What you should do:
Answer these questions about the "Validate Completed Data" code, one per line:
1. Which configuration file path does the code read?
2. What format string is used to name the key pair?
3. What release label is passed when the EMR cluster is created?

Selection:
• • •

# Validate Completed Data

In [None]:
import sys
sys.path.append('airflow/dags/lib')
import emrspark_lib as emrs
import configparser
import time

import logging
import os
import json

logger = logging.getLogger()
logger.setLevel(logging.INFO)

config = configparser.ConfigParser()
config.read('airflow/config.cfg')

CLUSTER_NAME = config['AWS']['CLUSTER_NAME']
VPC_ID = config['AWS']['VPC_ID']
SUBNET_ID = config['AWS']['SUBNET_ID']

if config['App']['STOCKS'] == '':
    STOCKS = []
else:
    STOCKS = json.loads(config.get('App', 'STOCKS').replace("'", '"'))

ec2, emr, iam = emrs.get_boto_clients(config['AWS']['REGION_NAME'], config=config)

if VPC_ID == '':
    VPC_ID = emrs.get_first_available_vpc(ec2)

if SUBNET_ID == '':
    SUBNET_ID = emrs.get_first_available_subnet(ec2, VPC_ID)

In [None]:
master_sg_id = emrs.create_security_group(ec2, '{}SG'.format(CLUSTER_NAME),
    'Master SG for {}'.format(CLUSTER_NAME), VPC_ID)
slave_sg_id = emrs.create_security_group(ec2, '{}SlaveSG'.format(CLUSTER_NAME),
    'Slave SG for {}'.format(CLUSTER_NAME), VPC_ID)

keypair = emrs.create_key_pair(ec2, '{}_pem'.format(CLUSTER_NAME))

emrs.create_default_roles(iam)
emrs.wait_for_roles(iam)

cluster_id = emrs.create_emr_cluster(emr, CLUSTER_NAME,
                master_sg_id,
                slave_sg_id,
                keypair['KeyName'], SUBNET_ID,
                release_label='emr-5.28.1',
                num_core_nodes=3)
cluster_dns = emrs.get_cluster_dns(emr, cluster_id)

• • •

Given entries:
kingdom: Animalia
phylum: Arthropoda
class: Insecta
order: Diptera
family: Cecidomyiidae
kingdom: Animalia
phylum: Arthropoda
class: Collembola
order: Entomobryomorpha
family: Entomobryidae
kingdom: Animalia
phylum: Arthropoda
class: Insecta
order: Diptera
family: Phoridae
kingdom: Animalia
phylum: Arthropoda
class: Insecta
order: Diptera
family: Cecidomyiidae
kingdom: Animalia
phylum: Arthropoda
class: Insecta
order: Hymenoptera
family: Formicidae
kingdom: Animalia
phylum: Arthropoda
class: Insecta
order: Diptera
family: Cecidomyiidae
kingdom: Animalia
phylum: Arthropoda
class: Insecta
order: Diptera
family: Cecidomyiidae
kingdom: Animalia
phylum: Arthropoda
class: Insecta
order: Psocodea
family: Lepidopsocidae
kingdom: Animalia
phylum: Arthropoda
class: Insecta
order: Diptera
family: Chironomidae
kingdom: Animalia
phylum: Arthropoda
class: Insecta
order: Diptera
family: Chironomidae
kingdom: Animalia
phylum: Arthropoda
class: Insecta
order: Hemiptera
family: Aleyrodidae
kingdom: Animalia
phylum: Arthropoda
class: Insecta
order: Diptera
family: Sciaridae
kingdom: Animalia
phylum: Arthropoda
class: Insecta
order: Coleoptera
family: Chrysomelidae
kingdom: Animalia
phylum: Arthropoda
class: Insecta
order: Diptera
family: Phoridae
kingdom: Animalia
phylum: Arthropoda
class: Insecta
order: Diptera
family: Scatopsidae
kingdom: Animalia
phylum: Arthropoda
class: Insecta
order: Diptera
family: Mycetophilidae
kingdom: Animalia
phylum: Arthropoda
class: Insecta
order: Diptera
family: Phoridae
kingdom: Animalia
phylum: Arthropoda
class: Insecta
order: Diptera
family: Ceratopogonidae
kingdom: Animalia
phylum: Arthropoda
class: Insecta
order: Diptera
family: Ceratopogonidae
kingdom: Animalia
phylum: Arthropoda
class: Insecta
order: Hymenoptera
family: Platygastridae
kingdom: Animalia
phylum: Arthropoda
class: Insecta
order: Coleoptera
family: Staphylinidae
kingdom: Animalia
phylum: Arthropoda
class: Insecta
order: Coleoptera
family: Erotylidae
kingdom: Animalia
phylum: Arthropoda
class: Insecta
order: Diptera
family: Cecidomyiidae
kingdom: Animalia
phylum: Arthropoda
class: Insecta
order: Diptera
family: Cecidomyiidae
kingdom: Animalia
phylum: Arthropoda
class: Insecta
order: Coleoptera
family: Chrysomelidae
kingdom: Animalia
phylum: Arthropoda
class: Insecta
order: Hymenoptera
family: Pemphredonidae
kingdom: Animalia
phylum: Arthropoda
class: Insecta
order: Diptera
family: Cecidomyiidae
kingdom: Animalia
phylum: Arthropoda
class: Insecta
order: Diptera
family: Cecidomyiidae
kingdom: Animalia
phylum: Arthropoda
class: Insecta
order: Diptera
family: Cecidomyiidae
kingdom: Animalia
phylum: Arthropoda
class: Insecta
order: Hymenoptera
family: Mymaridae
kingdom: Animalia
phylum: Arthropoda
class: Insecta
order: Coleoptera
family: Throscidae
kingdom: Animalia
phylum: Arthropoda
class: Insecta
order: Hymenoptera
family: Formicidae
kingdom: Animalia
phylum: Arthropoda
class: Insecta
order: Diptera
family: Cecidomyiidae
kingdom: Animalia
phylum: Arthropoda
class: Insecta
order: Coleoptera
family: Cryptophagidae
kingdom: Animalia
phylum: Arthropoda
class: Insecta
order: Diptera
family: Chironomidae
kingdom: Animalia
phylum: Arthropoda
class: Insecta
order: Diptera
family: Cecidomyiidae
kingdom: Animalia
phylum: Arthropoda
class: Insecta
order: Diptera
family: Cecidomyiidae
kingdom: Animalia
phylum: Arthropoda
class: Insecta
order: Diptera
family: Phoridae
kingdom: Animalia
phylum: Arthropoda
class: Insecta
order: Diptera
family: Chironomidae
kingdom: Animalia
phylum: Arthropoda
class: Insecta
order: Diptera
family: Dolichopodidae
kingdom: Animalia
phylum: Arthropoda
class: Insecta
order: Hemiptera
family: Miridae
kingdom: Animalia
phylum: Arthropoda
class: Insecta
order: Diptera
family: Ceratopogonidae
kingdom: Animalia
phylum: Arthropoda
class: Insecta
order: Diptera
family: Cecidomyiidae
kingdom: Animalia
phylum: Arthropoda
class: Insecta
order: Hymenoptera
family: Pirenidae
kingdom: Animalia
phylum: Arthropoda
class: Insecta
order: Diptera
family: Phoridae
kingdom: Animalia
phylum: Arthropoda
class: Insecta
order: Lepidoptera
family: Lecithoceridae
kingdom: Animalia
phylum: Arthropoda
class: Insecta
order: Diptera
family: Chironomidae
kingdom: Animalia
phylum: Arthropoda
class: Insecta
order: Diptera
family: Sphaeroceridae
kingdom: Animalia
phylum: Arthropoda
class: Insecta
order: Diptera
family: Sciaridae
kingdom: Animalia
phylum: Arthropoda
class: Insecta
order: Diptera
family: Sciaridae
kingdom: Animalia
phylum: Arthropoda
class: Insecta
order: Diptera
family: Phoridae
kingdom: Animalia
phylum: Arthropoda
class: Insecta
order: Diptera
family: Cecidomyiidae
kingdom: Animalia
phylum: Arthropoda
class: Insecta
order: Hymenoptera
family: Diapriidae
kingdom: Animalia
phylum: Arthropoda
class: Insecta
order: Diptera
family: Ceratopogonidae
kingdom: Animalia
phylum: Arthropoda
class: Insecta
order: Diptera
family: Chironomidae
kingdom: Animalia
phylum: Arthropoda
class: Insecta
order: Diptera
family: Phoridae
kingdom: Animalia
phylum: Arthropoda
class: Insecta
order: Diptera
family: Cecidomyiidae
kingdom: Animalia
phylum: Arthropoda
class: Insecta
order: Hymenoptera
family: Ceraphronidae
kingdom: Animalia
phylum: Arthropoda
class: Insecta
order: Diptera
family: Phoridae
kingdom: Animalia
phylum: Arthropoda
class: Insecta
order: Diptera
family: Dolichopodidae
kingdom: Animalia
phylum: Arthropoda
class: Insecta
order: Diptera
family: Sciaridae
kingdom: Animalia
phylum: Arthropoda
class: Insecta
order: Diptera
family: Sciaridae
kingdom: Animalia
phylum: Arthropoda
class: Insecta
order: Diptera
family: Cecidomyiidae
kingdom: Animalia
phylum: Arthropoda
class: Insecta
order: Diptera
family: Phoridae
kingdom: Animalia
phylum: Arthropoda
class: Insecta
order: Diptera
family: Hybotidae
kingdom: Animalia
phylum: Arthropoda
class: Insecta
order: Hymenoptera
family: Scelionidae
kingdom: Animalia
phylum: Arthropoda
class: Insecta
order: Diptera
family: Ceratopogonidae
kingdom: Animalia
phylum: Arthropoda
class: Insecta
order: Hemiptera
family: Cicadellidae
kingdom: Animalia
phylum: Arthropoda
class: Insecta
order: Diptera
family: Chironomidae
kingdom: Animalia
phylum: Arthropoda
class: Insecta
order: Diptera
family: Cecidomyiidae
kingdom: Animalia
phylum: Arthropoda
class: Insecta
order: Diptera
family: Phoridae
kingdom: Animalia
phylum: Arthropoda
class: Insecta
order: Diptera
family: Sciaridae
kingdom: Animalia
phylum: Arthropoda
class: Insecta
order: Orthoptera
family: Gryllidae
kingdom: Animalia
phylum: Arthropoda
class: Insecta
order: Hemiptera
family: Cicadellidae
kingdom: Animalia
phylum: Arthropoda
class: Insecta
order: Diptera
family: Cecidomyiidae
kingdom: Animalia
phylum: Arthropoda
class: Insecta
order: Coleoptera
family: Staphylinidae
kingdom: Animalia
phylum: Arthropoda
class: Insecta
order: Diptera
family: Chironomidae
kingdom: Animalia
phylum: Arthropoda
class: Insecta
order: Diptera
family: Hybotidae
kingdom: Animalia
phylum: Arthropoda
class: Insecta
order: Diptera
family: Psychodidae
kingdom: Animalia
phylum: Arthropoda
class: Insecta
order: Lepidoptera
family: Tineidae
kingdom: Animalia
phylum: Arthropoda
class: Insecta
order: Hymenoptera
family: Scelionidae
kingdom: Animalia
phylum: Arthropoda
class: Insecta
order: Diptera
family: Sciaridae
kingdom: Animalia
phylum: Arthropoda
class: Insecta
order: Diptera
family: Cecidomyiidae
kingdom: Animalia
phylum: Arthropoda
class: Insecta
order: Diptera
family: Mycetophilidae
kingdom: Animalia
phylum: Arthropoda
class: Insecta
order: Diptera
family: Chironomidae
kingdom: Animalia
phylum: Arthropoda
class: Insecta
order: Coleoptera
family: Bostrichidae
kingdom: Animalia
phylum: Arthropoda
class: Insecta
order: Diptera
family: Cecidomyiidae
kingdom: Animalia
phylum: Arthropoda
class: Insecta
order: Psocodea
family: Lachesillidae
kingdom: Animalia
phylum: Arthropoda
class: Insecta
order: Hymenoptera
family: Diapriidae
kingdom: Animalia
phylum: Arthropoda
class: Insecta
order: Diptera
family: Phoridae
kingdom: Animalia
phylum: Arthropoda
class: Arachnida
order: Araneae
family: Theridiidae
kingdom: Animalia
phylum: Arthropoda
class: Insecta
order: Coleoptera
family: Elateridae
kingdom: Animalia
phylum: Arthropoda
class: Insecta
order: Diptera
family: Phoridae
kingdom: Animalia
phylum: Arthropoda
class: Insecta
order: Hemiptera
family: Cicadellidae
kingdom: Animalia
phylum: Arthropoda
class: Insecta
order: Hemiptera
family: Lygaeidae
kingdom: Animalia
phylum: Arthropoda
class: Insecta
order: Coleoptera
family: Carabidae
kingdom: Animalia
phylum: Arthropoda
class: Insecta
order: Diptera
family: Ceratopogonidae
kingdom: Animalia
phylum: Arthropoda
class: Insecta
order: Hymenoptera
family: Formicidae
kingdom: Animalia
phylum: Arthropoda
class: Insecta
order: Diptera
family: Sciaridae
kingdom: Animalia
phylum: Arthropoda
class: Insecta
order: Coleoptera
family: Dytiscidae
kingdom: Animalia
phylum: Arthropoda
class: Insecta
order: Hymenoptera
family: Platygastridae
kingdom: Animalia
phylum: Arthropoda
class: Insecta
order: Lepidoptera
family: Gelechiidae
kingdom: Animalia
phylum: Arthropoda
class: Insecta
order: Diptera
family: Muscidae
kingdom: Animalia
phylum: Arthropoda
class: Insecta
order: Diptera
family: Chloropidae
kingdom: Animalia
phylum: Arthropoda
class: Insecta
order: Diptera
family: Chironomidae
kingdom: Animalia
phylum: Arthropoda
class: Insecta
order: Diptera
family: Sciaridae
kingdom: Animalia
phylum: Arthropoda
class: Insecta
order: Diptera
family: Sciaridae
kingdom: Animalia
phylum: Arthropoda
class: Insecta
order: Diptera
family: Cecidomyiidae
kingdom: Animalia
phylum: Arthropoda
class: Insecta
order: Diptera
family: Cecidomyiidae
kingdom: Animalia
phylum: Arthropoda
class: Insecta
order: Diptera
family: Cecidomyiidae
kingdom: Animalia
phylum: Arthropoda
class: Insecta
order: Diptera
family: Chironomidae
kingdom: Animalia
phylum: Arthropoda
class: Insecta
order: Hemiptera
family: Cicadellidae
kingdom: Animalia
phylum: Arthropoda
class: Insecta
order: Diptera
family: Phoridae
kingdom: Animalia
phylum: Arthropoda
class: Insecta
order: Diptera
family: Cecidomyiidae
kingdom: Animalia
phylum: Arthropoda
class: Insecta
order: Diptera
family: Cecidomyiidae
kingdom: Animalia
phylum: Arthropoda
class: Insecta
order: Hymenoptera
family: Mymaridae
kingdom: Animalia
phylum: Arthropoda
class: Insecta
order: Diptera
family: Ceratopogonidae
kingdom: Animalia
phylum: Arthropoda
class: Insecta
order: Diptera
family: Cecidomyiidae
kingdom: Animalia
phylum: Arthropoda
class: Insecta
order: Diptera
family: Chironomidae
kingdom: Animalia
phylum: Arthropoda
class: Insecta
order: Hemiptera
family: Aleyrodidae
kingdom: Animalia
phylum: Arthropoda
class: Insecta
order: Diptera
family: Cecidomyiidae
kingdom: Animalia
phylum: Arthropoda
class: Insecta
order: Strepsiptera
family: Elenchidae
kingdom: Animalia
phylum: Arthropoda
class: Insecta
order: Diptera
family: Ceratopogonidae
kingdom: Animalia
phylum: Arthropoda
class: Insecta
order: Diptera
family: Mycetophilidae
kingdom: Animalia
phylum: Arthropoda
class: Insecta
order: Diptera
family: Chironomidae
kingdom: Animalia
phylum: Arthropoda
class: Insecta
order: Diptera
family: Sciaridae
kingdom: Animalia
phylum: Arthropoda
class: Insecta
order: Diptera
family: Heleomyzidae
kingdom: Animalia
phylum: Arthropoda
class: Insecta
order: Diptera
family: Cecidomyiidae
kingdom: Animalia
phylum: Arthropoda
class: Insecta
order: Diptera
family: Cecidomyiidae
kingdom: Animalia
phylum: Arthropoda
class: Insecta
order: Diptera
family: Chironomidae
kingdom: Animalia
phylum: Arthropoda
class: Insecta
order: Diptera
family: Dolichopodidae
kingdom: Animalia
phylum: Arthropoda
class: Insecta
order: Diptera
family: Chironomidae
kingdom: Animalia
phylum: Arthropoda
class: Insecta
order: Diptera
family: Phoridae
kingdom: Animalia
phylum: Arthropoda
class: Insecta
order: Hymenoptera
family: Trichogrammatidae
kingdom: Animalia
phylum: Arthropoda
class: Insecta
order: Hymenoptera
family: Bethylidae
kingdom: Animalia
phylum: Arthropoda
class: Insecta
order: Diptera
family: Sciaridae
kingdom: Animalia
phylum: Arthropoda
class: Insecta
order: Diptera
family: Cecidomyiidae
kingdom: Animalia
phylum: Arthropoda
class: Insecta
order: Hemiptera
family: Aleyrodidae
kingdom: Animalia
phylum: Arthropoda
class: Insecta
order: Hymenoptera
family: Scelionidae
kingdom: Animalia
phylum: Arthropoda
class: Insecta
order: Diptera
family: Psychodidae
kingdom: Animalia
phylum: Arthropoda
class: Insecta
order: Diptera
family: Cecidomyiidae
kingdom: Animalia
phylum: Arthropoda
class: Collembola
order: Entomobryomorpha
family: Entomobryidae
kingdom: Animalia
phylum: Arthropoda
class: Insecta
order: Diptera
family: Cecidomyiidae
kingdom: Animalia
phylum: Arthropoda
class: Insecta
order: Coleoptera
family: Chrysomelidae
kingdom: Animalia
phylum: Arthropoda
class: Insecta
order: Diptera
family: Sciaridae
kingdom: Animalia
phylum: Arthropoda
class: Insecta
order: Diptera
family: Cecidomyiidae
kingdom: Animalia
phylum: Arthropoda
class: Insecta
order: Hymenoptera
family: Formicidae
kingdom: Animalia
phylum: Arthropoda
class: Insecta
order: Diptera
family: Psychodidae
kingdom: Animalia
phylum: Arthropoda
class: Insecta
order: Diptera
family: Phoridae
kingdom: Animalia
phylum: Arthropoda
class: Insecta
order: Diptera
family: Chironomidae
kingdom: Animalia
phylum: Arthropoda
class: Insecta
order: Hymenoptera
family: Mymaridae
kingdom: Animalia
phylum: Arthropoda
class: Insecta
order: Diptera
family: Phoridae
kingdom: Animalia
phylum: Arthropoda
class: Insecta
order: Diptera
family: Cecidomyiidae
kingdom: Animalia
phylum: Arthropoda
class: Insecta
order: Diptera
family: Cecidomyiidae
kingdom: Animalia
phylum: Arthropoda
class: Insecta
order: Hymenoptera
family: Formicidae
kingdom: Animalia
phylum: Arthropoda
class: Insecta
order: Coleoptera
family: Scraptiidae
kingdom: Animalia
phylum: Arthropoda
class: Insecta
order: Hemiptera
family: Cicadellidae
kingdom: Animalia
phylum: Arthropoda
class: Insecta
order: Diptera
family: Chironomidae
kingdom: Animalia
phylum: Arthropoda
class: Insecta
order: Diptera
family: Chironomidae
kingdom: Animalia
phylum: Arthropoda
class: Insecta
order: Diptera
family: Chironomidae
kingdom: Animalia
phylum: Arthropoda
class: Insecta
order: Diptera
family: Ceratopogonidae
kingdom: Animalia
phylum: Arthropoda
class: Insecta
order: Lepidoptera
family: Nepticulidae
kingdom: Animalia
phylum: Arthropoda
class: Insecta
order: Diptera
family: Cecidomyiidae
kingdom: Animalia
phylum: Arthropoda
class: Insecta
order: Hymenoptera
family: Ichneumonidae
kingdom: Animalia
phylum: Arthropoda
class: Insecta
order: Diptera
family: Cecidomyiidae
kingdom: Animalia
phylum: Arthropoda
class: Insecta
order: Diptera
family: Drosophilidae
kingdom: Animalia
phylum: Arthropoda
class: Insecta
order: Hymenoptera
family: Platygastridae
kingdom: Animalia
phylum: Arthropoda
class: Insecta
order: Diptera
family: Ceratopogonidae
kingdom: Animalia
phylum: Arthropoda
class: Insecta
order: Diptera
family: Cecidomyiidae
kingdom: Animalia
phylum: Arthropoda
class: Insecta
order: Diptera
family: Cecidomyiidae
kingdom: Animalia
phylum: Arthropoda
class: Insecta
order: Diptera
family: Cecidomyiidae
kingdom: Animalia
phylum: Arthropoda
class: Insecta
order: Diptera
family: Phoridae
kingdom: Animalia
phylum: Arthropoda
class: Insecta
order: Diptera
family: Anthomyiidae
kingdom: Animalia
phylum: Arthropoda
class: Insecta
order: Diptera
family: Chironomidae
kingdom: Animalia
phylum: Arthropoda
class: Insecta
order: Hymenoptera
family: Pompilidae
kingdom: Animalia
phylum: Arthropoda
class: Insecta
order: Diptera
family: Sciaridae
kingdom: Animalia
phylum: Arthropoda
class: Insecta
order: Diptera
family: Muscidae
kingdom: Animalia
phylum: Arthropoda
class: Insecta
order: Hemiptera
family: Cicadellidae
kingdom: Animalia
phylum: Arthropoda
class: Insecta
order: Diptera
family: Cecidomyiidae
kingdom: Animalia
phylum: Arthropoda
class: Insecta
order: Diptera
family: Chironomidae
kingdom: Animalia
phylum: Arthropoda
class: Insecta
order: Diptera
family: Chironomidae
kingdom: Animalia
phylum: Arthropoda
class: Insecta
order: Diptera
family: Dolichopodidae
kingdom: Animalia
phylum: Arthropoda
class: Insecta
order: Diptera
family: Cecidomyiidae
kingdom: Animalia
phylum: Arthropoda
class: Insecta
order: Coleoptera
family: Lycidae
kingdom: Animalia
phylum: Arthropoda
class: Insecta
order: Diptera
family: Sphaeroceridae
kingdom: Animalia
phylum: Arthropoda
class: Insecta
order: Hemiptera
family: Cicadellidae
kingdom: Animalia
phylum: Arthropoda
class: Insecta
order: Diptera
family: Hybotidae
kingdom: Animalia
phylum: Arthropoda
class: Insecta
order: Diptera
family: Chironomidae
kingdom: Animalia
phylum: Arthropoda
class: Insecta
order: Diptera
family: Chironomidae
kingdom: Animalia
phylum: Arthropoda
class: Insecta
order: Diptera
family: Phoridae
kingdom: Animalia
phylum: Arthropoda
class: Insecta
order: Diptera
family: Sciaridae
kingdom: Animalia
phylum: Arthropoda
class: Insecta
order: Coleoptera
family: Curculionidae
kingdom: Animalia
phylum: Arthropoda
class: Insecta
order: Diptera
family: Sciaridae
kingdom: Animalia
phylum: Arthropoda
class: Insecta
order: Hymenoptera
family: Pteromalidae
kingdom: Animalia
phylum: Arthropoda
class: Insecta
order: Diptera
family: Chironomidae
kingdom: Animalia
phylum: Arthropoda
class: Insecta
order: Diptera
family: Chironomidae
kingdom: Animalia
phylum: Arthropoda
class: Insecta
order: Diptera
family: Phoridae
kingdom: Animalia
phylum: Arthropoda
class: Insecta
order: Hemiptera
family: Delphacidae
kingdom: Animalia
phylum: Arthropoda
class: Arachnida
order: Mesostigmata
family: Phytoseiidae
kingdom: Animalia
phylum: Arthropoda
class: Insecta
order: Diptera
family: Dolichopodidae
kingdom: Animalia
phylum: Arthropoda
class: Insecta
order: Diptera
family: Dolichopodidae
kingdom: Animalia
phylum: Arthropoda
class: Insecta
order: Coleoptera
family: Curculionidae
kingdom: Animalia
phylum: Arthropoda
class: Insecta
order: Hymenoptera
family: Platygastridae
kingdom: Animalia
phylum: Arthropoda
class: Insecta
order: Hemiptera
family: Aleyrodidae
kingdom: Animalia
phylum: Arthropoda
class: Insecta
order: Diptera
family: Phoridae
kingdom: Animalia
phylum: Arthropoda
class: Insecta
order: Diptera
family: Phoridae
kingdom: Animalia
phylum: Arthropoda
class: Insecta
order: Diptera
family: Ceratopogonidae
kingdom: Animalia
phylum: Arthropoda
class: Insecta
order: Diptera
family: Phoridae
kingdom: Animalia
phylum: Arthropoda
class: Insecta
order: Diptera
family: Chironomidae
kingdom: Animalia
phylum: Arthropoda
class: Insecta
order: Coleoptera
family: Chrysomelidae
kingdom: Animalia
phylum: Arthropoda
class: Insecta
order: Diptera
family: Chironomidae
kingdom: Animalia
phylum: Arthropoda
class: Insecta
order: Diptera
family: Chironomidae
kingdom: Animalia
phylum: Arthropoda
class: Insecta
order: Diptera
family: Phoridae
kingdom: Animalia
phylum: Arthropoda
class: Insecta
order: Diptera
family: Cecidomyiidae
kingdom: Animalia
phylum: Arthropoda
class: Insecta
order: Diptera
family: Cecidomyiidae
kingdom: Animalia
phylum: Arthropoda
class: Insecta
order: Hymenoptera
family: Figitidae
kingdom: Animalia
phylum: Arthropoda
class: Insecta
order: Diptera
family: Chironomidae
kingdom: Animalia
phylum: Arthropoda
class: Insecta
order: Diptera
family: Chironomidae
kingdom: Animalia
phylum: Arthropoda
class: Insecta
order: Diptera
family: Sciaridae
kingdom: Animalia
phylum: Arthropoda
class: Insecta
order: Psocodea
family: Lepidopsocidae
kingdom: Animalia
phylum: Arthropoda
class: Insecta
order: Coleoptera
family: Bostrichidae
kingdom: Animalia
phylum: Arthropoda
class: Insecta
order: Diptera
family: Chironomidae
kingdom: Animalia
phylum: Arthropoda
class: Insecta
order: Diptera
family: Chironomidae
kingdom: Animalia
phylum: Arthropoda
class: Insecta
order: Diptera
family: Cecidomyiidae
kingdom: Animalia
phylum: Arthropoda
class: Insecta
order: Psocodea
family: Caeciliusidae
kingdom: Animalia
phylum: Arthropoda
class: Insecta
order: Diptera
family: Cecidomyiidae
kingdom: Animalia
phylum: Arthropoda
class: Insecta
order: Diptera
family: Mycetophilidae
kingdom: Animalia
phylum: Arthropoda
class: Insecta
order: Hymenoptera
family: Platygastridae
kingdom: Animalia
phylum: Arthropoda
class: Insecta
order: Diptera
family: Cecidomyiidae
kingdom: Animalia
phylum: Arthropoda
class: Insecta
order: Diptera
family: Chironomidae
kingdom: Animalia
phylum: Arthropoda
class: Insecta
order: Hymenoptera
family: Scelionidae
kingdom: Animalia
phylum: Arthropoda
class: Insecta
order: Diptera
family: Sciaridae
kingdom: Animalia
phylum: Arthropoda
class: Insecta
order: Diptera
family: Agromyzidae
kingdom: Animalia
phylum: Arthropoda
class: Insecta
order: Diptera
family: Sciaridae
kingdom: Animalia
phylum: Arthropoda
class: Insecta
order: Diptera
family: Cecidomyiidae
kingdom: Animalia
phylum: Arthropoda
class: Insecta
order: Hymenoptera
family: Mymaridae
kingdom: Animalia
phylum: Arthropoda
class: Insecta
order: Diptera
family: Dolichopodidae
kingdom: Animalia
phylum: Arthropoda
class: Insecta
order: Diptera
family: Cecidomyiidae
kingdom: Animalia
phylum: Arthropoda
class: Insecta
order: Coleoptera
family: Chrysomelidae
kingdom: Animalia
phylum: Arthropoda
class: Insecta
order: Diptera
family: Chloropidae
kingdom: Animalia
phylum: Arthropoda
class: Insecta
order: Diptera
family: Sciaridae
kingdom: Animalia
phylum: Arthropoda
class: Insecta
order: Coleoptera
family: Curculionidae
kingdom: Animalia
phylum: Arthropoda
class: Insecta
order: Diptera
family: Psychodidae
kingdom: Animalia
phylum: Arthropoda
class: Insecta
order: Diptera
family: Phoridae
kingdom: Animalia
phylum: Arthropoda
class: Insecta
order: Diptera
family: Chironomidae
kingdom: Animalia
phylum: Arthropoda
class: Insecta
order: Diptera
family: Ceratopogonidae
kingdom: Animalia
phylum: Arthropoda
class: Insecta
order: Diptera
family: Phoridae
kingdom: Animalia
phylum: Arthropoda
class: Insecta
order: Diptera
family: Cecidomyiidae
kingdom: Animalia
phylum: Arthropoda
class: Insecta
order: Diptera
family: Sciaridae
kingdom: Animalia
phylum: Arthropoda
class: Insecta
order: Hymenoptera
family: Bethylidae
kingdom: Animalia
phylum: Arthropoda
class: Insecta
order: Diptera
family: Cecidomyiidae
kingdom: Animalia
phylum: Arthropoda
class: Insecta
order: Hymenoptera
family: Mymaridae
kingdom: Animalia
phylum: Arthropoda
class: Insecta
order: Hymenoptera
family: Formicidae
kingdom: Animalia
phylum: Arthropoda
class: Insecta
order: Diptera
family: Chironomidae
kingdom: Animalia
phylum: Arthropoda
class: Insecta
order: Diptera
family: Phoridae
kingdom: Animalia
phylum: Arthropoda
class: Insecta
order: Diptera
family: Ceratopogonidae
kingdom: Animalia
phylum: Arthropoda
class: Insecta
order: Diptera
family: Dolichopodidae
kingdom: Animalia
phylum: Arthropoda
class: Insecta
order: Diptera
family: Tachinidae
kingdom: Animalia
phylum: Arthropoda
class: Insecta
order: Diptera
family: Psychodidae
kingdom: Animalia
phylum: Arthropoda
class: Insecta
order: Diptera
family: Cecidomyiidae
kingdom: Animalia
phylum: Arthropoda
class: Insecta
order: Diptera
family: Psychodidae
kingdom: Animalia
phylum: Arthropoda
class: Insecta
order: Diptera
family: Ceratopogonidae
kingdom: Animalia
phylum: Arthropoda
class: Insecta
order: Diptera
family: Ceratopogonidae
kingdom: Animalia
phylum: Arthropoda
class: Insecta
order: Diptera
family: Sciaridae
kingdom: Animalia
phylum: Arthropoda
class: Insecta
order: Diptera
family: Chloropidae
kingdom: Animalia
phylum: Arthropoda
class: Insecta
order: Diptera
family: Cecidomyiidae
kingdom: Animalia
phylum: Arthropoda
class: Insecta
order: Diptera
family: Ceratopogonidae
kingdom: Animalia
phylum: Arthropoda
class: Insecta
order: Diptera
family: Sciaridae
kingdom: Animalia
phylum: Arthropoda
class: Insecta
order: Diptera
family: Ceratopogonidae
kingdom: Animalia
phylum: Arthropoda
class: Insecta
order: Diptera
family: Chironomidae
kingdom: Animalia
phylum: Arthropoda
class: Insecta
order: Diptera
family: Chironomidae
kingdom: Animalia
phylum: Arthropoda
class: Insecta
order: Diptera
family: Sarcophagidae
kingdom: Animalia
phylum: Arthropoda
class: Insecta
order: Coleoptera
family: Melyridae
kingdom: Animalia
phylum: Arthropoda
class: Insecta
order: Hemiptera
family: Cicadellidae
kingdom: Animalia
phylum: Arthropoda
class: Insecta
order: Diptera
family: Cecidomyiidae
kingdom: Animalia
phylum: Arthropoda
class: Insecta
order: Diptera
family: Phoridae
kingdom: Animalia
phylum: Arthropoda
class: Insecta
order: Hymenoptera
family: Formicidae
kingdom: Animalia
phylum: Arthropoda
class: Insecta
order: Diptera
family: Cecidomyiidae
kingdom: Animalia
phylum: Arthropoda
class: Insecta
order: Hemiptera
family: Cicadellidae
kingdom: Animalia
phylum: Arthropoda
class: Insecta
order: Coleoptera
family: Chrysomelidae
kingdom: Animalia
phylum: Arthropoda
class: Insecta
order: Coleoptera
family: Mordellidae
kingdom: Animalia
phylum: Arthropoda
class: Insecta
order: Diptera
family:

• • •

Solution to this problem:
1. airflow/config.cfg
2. '{}_pem'
3. emr-5.28.1